Human stem cells implanted successfully in a mouse. Image courtesy Doug Melton.

We know a true cure for type 1 diabetes will require both a new supply of insulin-producing beta cells and a new way to stop the autoimmune attack that wipes out the original cells. We’ve seen great progress in the past decade on the first challenge, as researchers have learned to morph embryonic stem cells and then normal skin cells into beta cells that now might be very much like the real thing. But despite all we’ve learned about the autoimmune attack and all the clever ideas that have emerged to stop it, so far there’s no clear way to do so.

Today the best bet for autoimmune defense is to embed engineered beta cells in intricately designed porous capsules. While most attempts use spherical capsules on a millimeter scale, last fall Viacyte launched a clinical trial for a device the size of a credit card. We’re all rooting for this trial’s success. But even if it works well, the encapsulated cells won’t function quite normally or last forever.

“I want a forever solution,” says Harvard’s Doug Melton, who has led much of the stem cell engineering work.

At a JDRF session in Boston back in March, Melton suggested two approaches to further modify those engineered cells to dodge the autoimmune bullets. “These are two of my favorite ideas, but I’ll remind you that most of my ideas turn out to be wrong,” he said wryly.

One idea follows the playbook of the hot new class of cancer immunotherapies known as “checkpoint blockaders” —or rather turns it on its head.

As cancer researchers began to discover two decades ago, T cells that charge in to wipe out tumor cells are stopped in their tracks if the tumor cells express certain proteins on their surfaces. Well, how about engineering beta cells to defend themselves by expressing these proteins on their surfaces? (Work in mice by other labs indeed has demonstrated protective effects.)

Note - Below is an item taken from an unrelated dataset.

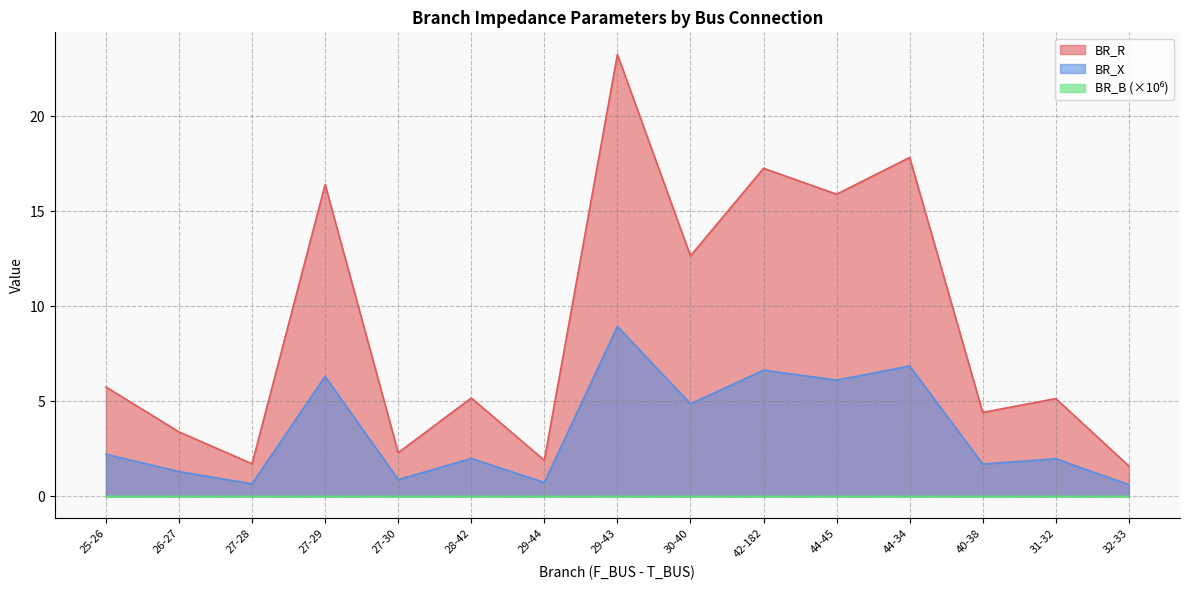

Which series has the largest range (max minus min)?

BR_R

Melton prefers a second concept, which taps into one of the large questions of immunology: Why doesn’t a mother’s immune system attack the fetus she carries?

Cells called trophoblasts that initially wrap the embryo help to provide the immune shield, he notes. So why not express key trophoblast surface proteins in beta cells, so that the beta cells look like fetal cells to the immune system?

While autoimmune researchers have been kicking around both of these ideas for years, it’s still very early days for bringing beta cells with self-protective surfaces toward the clinic.

But some year, Melton told the JDRF crowd, “my dream is to tell you, not only can we make billions of beta cells but we can transplant them into any person and they won’t be rejected.”

I’m looking forward to hearing about more and better betas from him and from other leading researchers this Friday afternoon, at a session during the American Diabetes Association’s annual scientific conference in Boston.